There are two aspects of this situation that I want to highlight:

First, there's a policy tension at the heart of the whole Apache
Extras concept that has me puzzled.

I could point to a raft of messages from board members expressing
extremely vehement views in opposition to 'circumventing license
restrictions via github.' The idea that a PMC might take active steps
to put code elsewhere to address license restrictions was, at least in
the rhetorical moments in question, anathema. Having read that email,
if I were a PMC chair, I wouldn't what's proposed here without an
explicit board approval. The implicit policy on 'extras' seemed to be
that it was a place for outsiders to park code that, for whatever
reason, wasn't contributable -- NOT a place for PMCs to park code that
couldn't live in Apache source control.

Second, I wonder about the proposed governance and logic of this whole
'java package id rules' business.
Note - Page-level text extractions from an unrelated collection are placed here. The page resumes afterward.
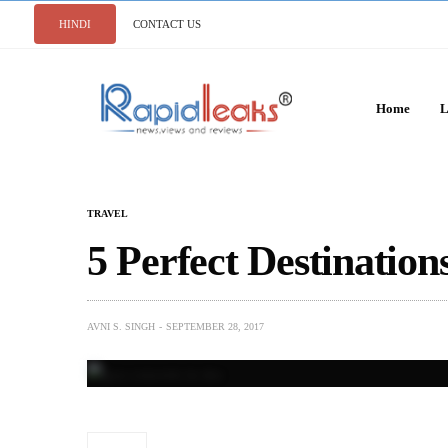
HINDI
CONTACT US
Home
L
TRAVEL
5 Perfect Destinations
AVNI S. SINGH
SEPTEMBER 28, 2017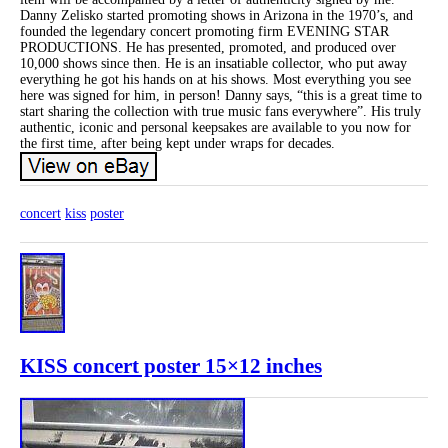
Danny Zelisko started promoting shows in Arizona in the 1970’s, and
founded the legendary concert promoting firm EVENING STAR
PRODUCTIONS. He has presented, promoted, and produced over
10,000 shows since then. He is an insatiable collector, who put away
everything he got his hands on at his shows. Most everything you see
here was signed for him, in person! Danny says, “this is a great time to
start sharing the collection with true music fans everywhere”. His truly
authentic, iconic and personal keepsakes are available to you now for
the first time, after being kept under wraps for decades.
concert
kiss
poster
KISS concert poster 15×12 inches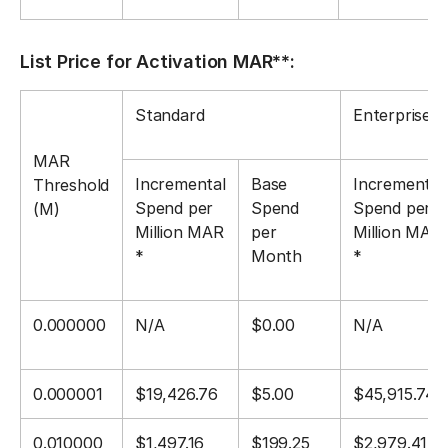
List Price for Activation MAR**:
Standard
Enterprise
MAR
Incremental
Base
Incremental
Threshold
Spend per
Spend
Spend per
(M)
Million MAR
per
Million MAR
*
Month
*
0.000000
N/A
$0.00
N/A
0.000001
$19,426.76
$5.00
$45,915.74
0.010000
$1,497.16
$199.25
$2,979.41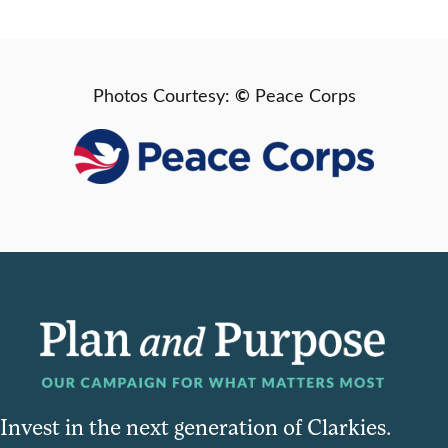
©
Photos Courtesy:
Peace Corps
Invest in the next generation of Clarkies.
Here's a scenario: someone from
outside Apache fills out the form, creates a project, and *forks some
Apache project into it.* Bingo, 'org.apache.*'. What group of
volunteers is signed up to notice and police this? For that matter,
are we quite sure that the policy is a good idea? Package IDs in java
tend to be sticky, to avoid pointless incompatibility. How can we say
to people, 'The Apache license says that you can do whatever you want
with this code -- except fork it at our affiliated site?'
org.apache.oodt is not a trademark, at least, I sure hope it isn't. If
we're going to try to control it on apacheextras, don't we need to go
bugging every fork of every project on github?